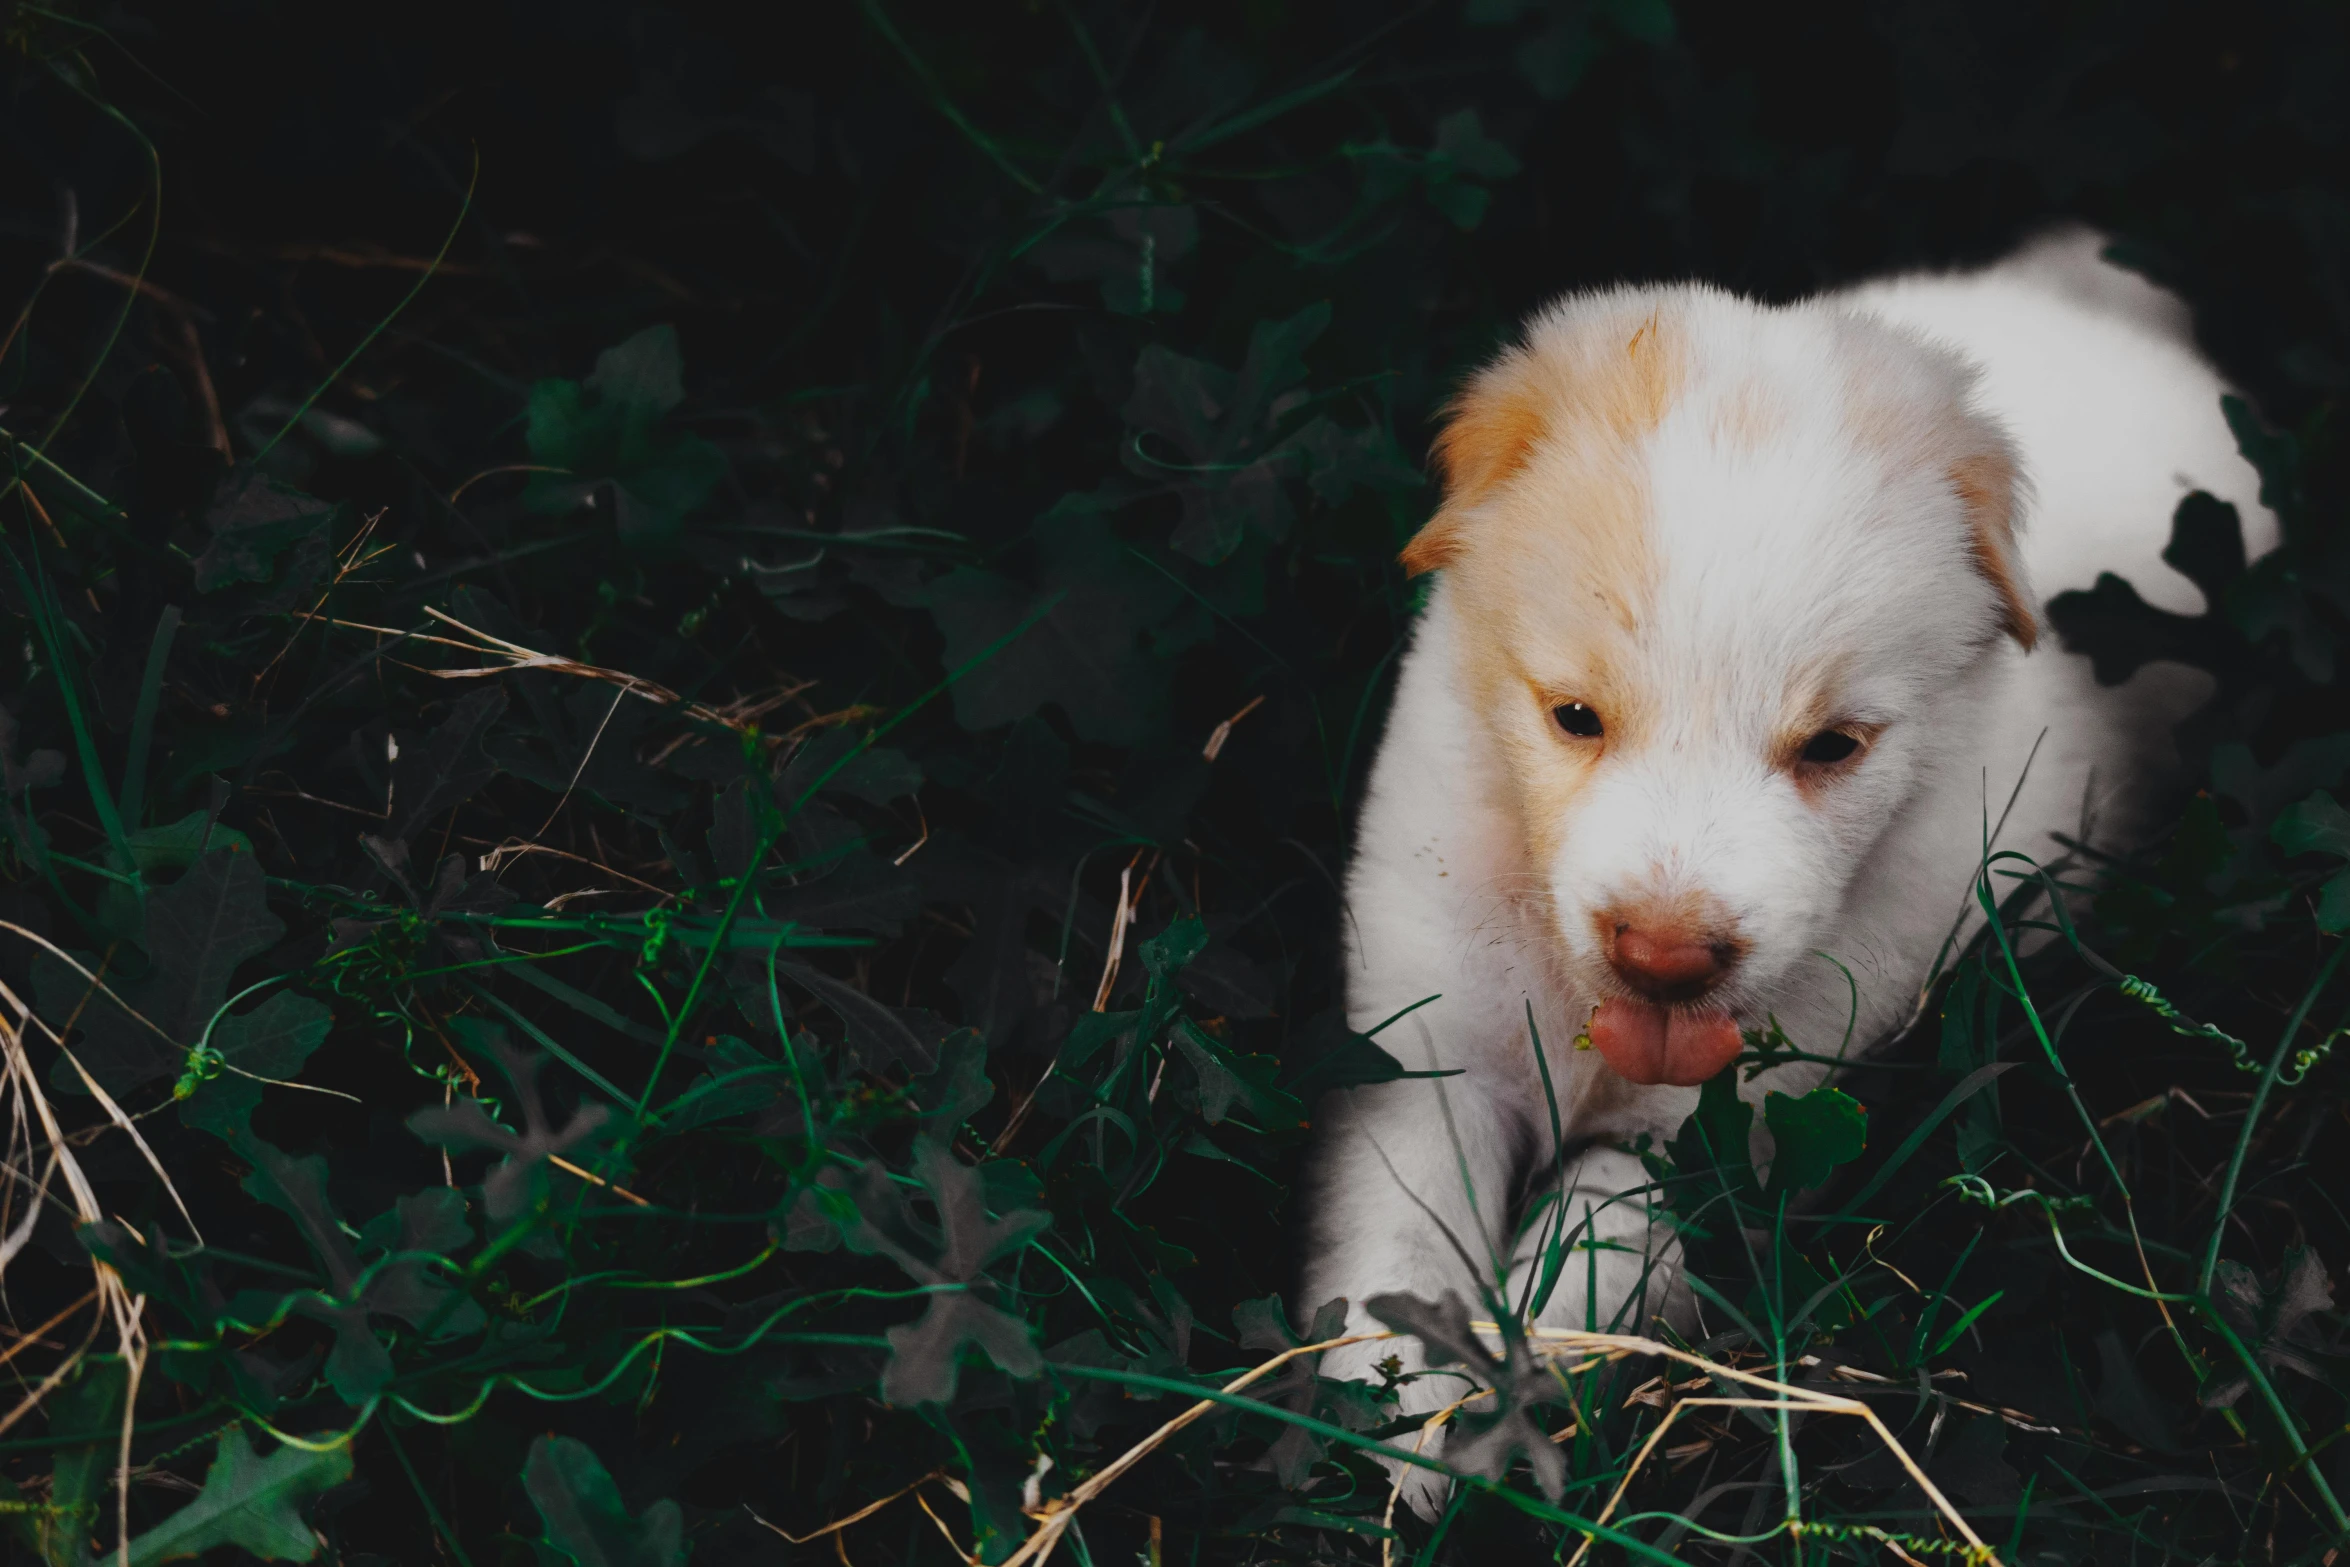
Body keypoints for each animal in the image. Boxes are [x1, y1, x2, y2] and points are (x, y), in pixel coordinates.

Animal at [1306, 232, 2274, 1494]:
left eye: (1831, 747)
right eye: (1574, 716)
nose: (1664, 958)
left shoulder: (1723, 1136)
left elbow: (1591, 1253)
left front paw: (1501, 1418)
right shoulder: (1425, 1052)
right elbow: (1400, 1244)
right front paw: (1396, 1423)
◆ ◆ ◆
■ **Assigned task**
Where does the string "right" appear in the records above? Show every line that holds it.

■ **Response to the task**
right eye: (1574, 716)
right shoulder: (1425, 1052)
right elbow: (1400, 1244)
right front paw: (1396, 1423)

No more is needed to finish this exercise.